A novel rhamnogalacturonan II(RGII)-degrading enzyme was isolated from an unknown fungus, purified and sequenced. Several cutinases were screened and also cloned and expressed in Aspergillus, and one was patented for its ability to liberate polyphenols from berries. Three rhamnosidases were isolated cloned and produced in Aspergillus.

Enzymatic extraction methods were developed to extract antohcyanins and other phenolic compounds from berry and grape mashes and press residues both using commercial enzyme mixtures and cutinases, rhamnosidases and RG IIases isolated in the project. The main results were: - especially arabinosidase and galactosidase side activity should be avoided in berry processing so as not to degrade the anthocyanins to unstable aglycones, - Rhamosidase treatment could be used to produce flavonoid glucosides from the corresponding rutinosides, - By optimally selecting the pectinolytic enzyme mixture both yield of juice and its phenolic content was increased, - Ultrasound treatment intensified the effect of pectinolytic enzymes and thus reduced the enzyme dosage needed, - High pressure processing influenced the enzymatic hydrolysis pattern of cell walls, but the phenolic extraction was not enhanced - Humicola cutinase significantly increased the yield of polyphenols when applied to pectinase treated black currant pomace, - In wine processing, enhanced cell wall hydrolysis in enzyme-assisted flash release process did not enhance polyphenol extraction with the pectinolytic enzyme mixture used.

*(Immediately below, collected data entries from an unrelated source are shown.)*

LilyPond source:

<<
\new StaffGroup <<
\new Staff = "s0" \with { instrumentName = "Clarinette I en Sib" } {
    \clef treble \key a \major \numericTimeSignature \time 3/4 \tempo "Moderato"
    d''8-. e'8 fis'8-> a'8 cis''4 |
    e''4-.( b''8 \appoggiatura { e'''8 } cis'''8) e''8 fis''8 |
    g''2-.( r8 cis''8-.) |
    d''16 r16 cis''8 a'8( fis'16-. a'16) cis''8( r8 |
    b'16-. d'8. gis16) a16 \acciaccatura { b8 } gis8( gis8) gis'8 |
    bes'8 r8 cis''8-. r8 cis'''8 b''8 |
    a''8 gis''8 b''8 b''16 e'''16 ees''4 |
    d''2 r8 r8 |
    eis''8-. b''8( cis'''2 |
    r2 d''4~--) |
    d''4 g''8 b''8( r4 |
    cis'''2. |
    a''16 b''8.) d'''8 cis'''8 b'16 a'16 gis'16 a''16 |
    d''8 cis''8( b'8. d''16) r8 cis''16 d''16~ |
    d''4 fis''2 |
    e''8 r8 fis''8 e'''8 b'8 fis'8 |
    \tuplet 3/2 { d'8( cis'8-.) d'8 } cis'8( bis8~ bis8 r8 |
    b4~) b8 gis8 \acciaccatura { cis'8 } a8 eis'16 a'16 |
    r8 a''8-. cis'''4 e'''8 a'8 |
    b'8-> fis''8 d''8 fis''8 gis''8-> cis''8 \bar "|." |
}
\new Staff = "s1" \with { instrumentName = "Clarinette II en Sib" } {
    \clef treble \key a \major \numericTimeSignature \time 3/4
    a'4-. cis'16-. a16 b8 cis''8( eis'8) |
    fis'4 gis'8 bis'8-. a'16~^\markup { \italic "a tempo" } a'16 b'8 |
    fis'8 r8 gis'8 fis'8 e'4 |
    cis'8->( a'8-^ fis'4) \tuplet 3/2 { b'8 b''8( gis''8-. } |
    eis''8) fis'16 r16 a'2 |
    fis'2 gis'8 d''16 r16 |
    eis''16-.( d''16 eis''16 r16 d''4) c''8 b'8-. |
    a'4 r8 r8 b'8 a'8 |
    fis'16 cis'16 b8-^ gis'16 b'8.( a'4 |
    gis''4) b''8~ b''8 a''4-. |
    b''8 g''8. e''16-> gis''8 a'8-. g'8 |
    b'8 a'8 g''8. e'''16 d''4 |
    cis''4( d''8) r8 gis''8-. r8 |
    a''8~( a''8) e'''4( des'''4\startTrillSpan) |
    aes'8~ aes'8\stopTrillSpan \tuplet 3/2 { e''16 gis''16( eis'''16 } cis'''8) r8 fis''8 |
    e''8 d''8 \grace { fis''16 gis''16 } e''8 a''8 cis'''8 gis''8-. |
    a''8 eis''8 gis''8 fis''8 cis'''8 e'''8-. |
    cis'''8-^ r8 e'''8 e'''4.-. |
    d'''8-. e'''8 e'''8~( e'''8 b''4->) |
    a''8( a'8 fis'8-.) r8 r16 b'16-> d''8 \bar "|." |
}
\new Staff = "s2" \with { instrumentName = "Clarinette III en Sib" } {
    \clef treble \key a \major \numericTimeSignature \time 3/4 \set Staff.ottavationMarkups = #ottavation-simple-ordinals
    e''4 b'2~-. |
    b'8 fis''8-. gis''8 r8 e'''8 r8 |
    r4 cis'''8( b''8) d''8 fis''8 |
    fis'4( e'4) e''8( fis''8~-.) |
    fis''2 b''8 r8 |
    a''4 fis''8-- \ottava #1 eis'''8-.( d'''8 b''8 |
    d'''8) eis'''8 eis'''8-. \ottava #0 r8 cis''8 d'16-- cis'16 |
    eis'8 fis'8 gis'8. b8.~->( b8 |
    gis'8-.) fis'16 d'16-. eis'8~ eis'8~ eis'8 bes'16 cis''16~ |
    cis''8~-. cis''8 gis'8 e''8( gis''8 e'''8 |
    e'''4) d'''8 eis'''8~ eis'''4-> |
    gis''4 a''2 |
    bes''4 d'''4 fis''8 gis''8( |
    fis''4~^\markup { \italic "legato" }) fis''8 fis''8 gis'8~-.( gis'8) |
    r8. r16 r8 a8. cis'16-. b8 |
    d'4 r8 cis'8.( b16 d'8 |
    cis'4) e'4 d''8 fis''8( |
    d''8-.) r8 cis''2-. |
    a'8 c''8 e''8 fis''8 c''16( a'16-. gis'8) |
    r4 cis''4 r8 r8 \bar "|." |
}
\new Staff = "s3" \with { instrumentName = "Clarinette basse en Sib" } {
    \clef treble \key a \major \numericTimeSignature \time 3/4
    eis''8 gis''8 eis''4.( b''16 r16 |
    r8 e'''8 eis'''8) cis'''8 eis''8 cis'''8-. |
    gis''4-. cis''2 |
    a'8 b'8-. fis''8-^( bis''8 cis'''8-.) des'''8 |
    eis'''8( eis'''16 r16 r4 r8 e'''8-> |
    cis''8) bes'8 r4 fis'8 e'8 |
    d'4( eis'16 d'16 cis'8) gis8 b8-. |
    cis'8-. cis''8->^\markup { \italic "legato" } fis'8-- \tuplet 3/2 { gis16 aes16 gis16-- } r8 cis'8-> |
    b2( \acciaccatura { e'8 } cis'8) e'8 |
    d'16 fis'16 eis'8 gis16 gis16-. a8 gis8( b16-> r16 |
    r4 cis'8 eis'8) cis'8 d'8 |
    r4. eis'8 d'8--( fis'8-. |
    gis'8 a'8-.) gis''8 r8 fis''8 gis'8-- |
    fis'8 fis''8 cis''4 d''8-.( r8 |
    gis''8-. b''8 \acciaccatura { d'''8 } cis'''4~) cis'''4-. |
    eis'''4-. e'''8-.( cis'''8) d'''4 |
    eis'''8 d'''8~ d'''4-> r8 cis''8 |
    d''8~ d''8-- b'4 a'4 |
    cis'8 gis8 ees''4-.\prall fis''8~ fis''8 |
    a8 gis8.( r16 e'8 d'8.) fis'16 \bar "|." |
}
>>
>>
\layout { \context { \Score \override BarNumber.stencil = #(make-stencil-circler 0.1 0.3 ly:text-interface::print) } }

Postharvest treatment of grapes with different gas ozone concentrations and for times of 1, 3 and 5 hours induced an increase in phenolic metabolism (particularly stilbenoid biosynthesis) [trans-resveratrol, piceatannol and viniferins (resveratrol dehydro-dimmers and dehydro-trimers)] during storage of the harvested grapes at 22 degrees C and 95% relative humidity. The maximal resveratrol concentration in grape skins was found after two days of storage, and this amount was similar to that induced by optimized UV-C treatments (1 min, 510W, 40 cm). Although similar resveratrol concentrations accumulated in grapes after both UV-C and O3 treatments (maximum ozone production and time), the ozone treatment was more efficient inducing resveratrol polymer accumulation in grape berries. A sequence in the biosynthesis of stilbenoids was observed, starting with the resveratrol monomer to continue with the resveratrol dehydrodimers to end with four different resveratrol dehydrotrimers. These trimers were different from alpha-viniferin, a trimer previously reported to be induced in grapes after biotic and abiotic stresses. Two alpha-viniferin isomers were also detected in the ozone-treated grapes although at very low concentrations that prevented their quantification. The structure of the new trimers produced is similar to those of the dimers already known in grapes. The ozone gas treatment decreased the sensory quality of the white grapes and prevented their use for consumption as fresh table grapes, but these could be used for the preparation of stilbenoid enriched grape musts and nutraceutical grape polyphenol extracts.